Tenemos los ejemplos de Abraham y de Moisés, para mostrarnos la locura de ese tipo de pensamiento. Abraham se cansó de esperar por la promesa que Dios le había hecho de tener un hijo. Cuando Sara le sugirió que usara a Agar como una esposa sustituta, él estuvo de acuerdo y ayudó así a crear un problema que aun está produciendo gran derramamiento de sangre en los días de ustedes (Génesis 16). Cuando Moisés por sí solo tomó la tarea de rescatar al pueblo de Dios de su esclavitud en Egipto matando a un soldado egipcio, retrasó el plan de Dios por 40 años y causó que toda una generación de personas sufriera y muriera en esclavitud (Éxodo 2:11-25).

Estos dos hombres estaban actuando sobre las promesas que Dios les había hecho, pero, sin embargo, se impacientaron, como si creyeran que Él los había olvidado, o que necesitaba de su ayuda para hacer el trabajo que tenía que hacer. Al mostrarme que Saúl era Su problema, y no el mío, le di al Señor más tiempo para que me preparara para mi papel como líder de Su pueblo.
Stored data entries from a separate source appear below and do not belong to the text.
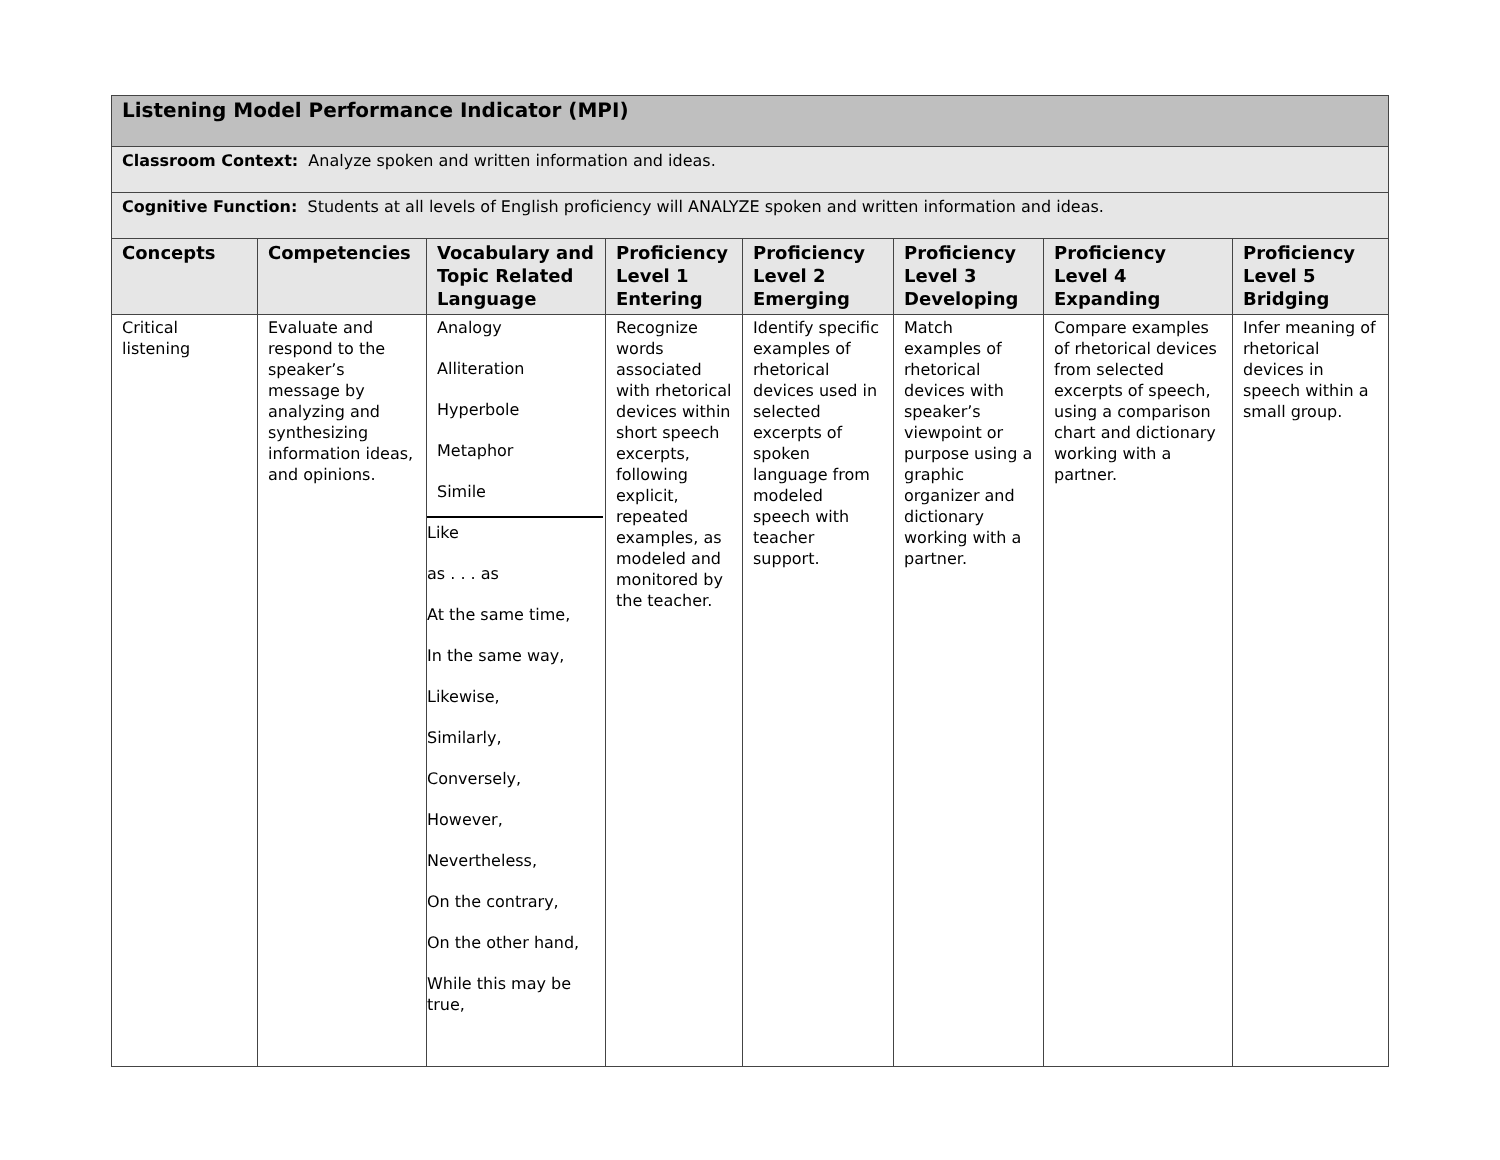| Listening Model Performance Indicator (MPI) | | | | | | | |
| Classroom Context: Analyze spoken and written information and ideas. | | | | | | | |
| Cognitive Function: Students at all levels of English proficiency will ANALYZE spoken and written information and ideas. | | | | | | | |
| Concepts | Competencies | Vocabulary and Topic Related Language | Proficiency Level 1 Entering | Proficiency Level 2 Emerging | Proficiency Level 3 Developing | Proficiency Level 4 Expanding | Proficiency Level 5 Bridging |
| Critical listening | Evaluate and respond to the speaker’s message by analyzing and synthesizing information ideas, and opinions. | Analogy Alliteration Hyperbole Metaphor Simile Like as . . . as At the same time, In the same way, Likewise, Similarly, Conversely, However, Nevertheless, On the contrary, On the other hand, While this may be true, | Recognize words associated with rhetorical devices within short speech excerpts, following explicit, repeated examples, as modeled and monitored by the teacher. | Identify specific examples of rhetorical devices used in selected excerpts of spoken language from modeled speech with teacher support. | Match examples of rhetorical devices with speaker’s viewpoint or purpose using a graphic organizer and dictionary working with a partner. | Compare examples of rhetorical devices from selected excerpts of speech, using a comparison chart and dictionary working with a partner. | Infer meaning of rhetorical devices in speech within a small group. |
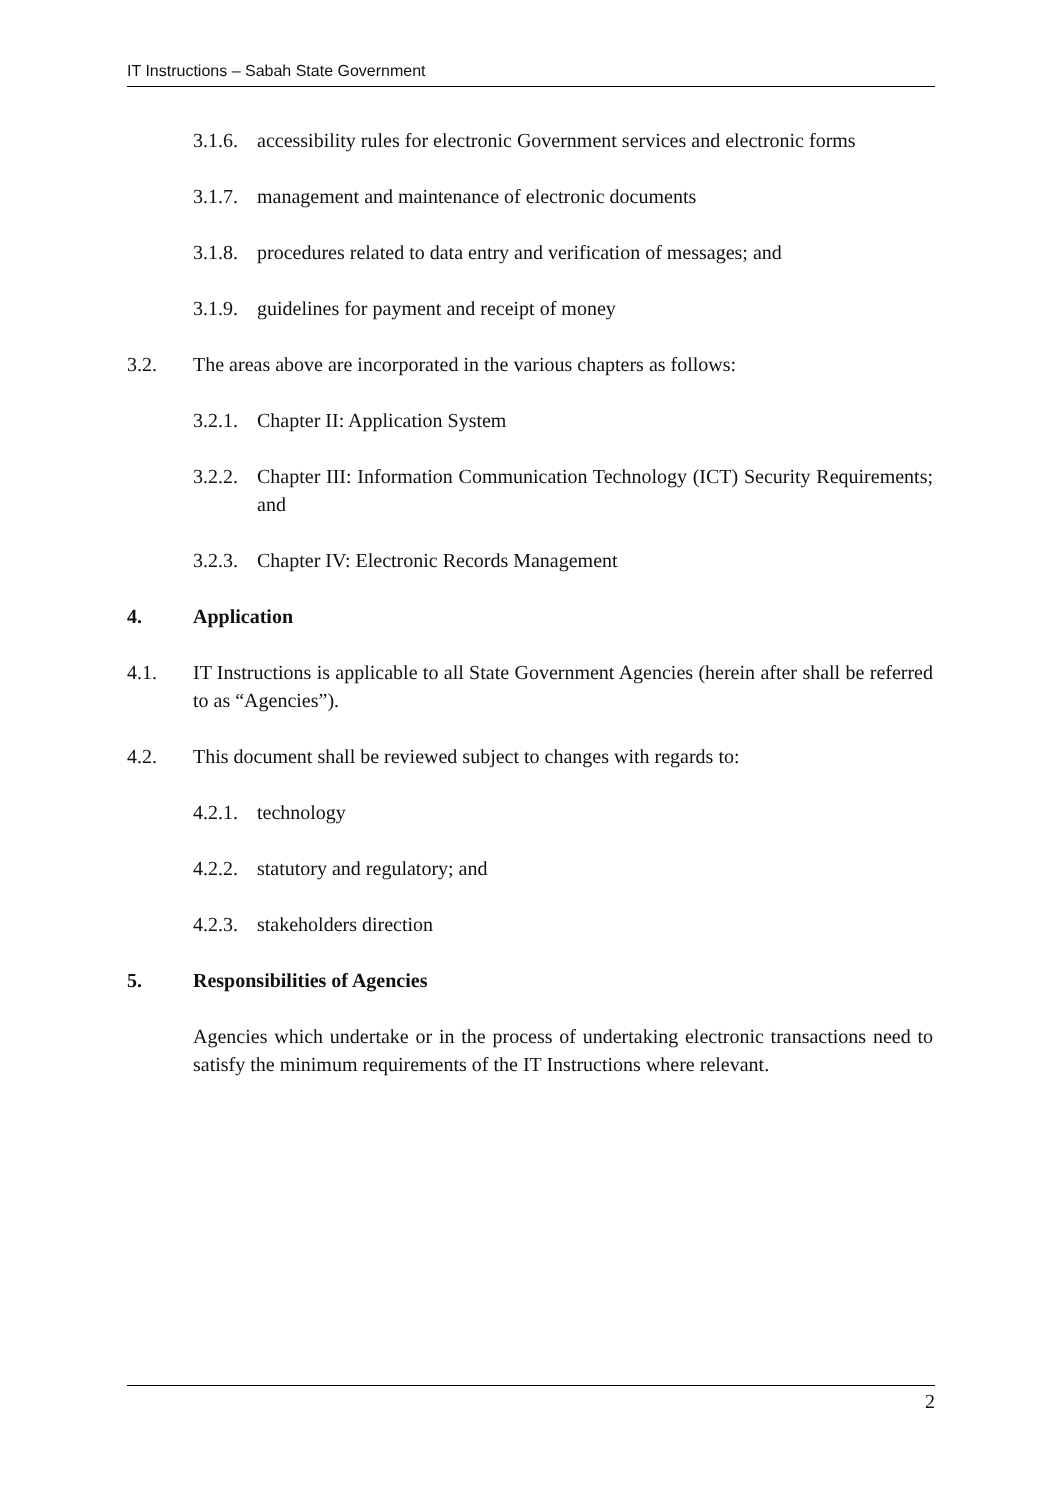IT Instructions – Sabah State Government
3.1.6. accessibility rules for electronic Government services and electronic forms
3.1.7. management and maintenance of electronic documents
3.1.8. procedures related to data entry and verification of messages; and
3.1.9. guidelines for payment and receipt of money
3.2. The areas above are incorporated in the various chapters as follows:
3.2.1. Chapter II: Application System
3.2.2. Chapter III: Information Communication Technology (ICT) Security Requirements; and
3.2.3. Chapter IV: Electronic Records Management
4. Application
4.1. IT Instructions is applicable to all State Government Agencies (herein after shall be referred to as “Agencies”).
4.2. This document shall be reviewed subject to changes with regards to:
4.2.1. technology
4.2.2. statutory and regulatory; and
4.2.3. stakeholders direction
5. Responsibilities of Agencies
Agencies which undertake or in the process of undertaking electronic transactions need to satisfy the minimum requirements of the IT Instructions where relevant.
2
Yo le habría privado de ese tiempo si hubiera actuado siguiendo mi naturaleza humana.

Yo ya sabía que Él me protegería en cada momento y en cada día en el ínterin. (Como Pedro diría años después, Él sabe cómo rescatar a personas piadosas de las pruebas mientras que aparta a los impíos para el juicio. 2 Pedro 2:9). Así que no perdí el tiempo esperando por el Señor, como tampoco habría economizado ninguno si hubiera actuado adelantándome a Sus planes. Estas lecciones que fueron tan ciertas para mí en mi situación, también son ciertas para ustedes en las suyas, porque nuestro Señor es el mismo ayer, hoy y por lo siglos (Hebreos 13:8).